Task input:
-- Opening Marker --

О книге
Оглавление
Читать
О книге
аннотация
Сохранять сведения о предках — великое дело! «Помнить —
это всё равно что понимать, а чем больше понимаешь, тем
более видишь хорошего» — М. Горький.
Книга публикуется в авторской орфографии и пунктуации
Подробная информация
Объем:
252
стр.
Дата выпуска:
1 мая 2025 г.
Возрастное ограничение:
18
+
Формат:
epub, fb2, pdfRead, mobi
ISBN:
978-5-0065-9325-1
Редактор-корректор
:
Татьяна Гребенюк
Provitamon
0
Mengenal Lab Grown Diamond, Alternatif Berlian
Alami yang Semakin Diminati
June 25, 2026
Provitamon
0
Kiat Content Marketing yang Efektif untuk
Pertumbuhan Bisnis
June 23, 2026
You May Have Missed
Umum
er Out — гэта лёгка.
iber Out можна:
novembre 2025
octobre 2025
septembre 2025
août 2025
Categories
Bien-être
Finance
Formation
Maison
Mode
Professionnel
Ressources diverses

-- Closing Marker --

Instruction: Retype every line of the items from the very start through the line that holds "Редактор-корректор", inclusive, keeping each one exactly as it appears.

Response box:
О книге
Оглавление
Читать
О книге
аннотация
Сохранять сведения о предках — великое дело! «Помнить —
это всё равно что понимать, а чем больше понимаешь, тем
более видишь хорошего» — М. Горький.
Книга публикуется в авторской орфографии и пунктуации
Подробная информация
Объем:
252
стр.
Дата выпуска:
1 мая 2025 г.
Возрастное ограничение:
18
+
Формат:
epub, fb2, pdfRead, mobi
ISBN:
978-5-0065-9325-1
Редактор-корректор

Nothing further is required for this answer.